▸ Task to complete
When you reach the line containing "micrograph of human" in the entries below, start writing out each line exactly, and stop after the line containing "microscopy captured an".

▸ Data supplied
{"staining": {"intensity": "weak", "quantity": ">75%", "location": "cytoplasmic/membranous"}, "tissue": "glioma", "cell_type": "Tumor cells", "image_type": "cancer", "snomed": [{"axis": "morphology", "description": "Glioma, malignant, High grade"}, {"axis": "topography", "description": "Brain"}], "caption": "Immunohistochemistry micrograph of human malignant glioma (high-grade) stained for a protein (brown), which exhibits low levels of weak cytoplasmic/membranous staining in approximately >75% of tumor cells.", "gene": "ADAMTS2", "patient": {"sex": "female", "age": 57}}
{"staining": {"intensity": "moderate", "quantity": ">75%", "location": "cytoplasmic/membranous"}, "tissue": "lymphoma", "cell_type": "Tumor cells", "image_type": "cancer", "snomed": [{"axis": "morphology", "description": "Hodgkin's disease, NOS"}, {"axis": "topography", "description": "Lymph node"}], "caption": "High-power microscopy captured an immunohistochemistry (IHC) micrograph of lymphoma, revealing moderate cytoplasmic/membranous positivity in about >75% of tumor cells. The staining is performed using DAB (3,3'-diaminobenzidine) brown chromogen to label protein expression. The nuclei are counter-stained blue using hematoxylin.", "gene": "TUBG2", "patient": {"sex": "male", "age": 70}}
--
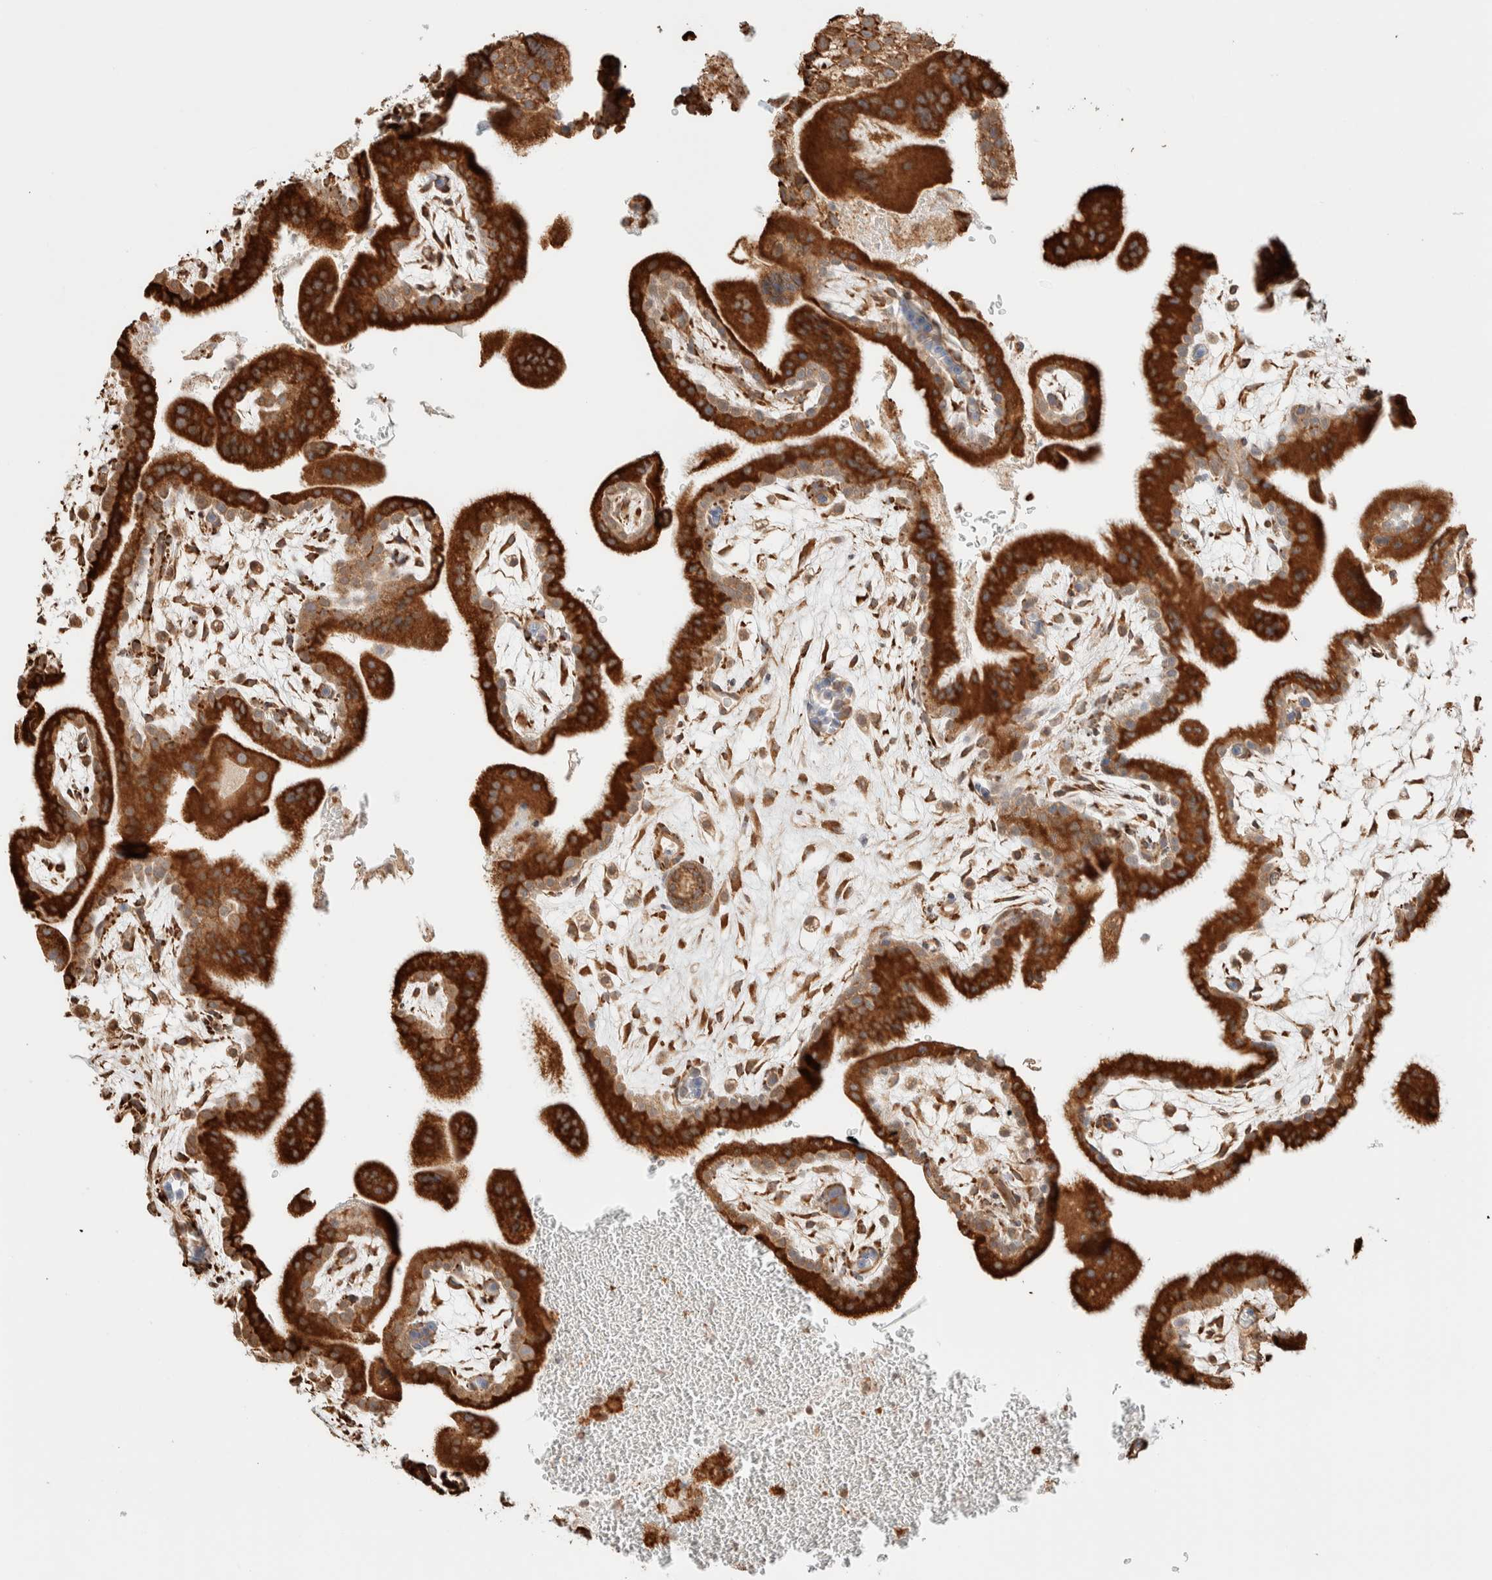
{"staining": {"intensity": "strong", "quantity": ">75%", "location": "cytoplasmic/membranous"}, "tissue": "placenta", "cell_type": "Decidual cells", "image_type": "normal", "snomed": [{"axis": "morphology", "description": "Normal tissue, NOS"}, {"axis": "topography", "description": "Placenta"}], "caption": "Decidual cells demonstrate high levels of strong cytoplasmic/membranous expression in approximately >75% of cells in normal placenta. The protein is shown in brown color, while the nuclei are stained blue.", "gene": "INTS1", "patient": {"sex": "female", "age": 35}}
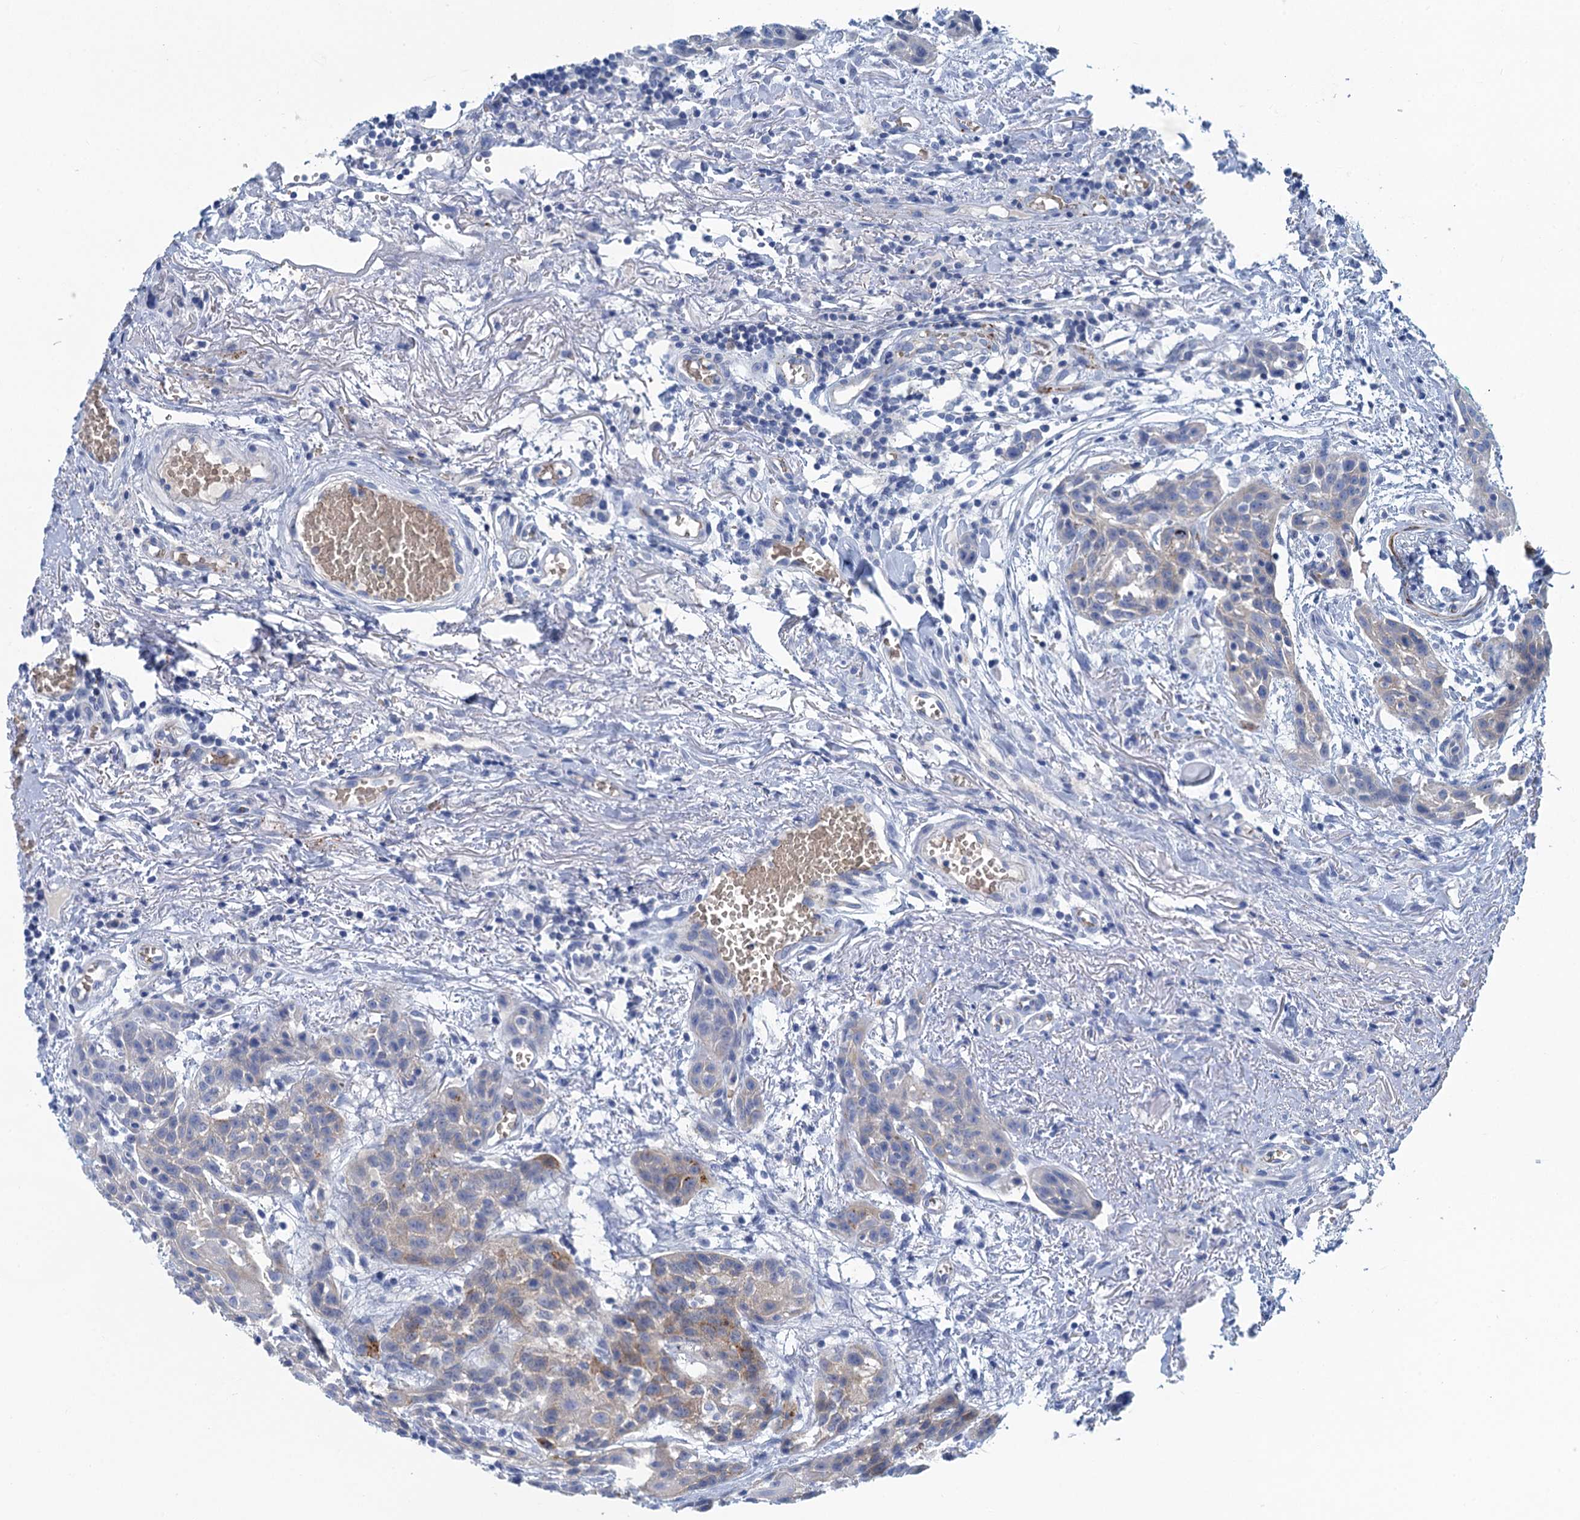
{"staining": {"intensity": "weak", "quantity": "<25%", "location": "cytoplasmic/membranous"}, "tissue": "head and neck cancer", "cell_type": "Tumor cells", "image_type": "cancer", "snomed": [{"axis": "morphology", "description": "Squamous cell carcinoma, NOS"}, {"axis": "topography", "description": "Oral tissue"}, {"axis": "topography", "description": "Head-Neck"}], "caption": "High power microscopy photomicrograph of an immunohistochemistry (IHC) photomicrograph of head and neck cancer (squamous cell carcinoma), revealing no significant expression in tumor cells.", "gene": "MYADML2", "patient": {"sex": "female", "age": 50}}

▸ Task result
{"staining": {"intensity": "weak", "quantity": ">75%", "location": "cytoplasmic/membranous"}, "tissue": "glioma", "cell_type": "Tumor cells", "image_type": "cancer", "snomed": [{"axis": "morphology", "description": "Glioma, malignant, High grade"}, {"axis": "topography", "description": "Brain"}], "caption": "Immunohistochemistry micrograph of human malignant glioma (high-grade) stained for a protein (brown), which exhibits low levels of weak cytoplasmic/membranous staining in approximately >75% of tumor cells.", "gene": "ADAMTS2", "patient": {"sex": "female", "age": 57}}
{"staining": {"intensity": "moderate", "quantity": ">75%", "location": "cytoplasmic/membranous"}, "tissue": "lymphoma", "cell_type": "Tumor cells", "image_type": "cancer", "snomed": [{"axis": "morphology", "description": "Hodgkin's disease, NOS"}, {"axis": "topography", "description": "Lymph node"}], "caption": "High-power microscopy captured an immunohistochemistry (IHC) micrograph of lymphoma, revealing moderate cytoplasmic/membranous positivity in about >75% of tumor cells. The staining is performed using DAB (3,3'-diaminobenzidine) brown chromogen to label protein expression. The nuclei are counter-stained blue using hematoxylin.", "gene": "TUBG2", "patient": {"sex": "male", "age": 70}}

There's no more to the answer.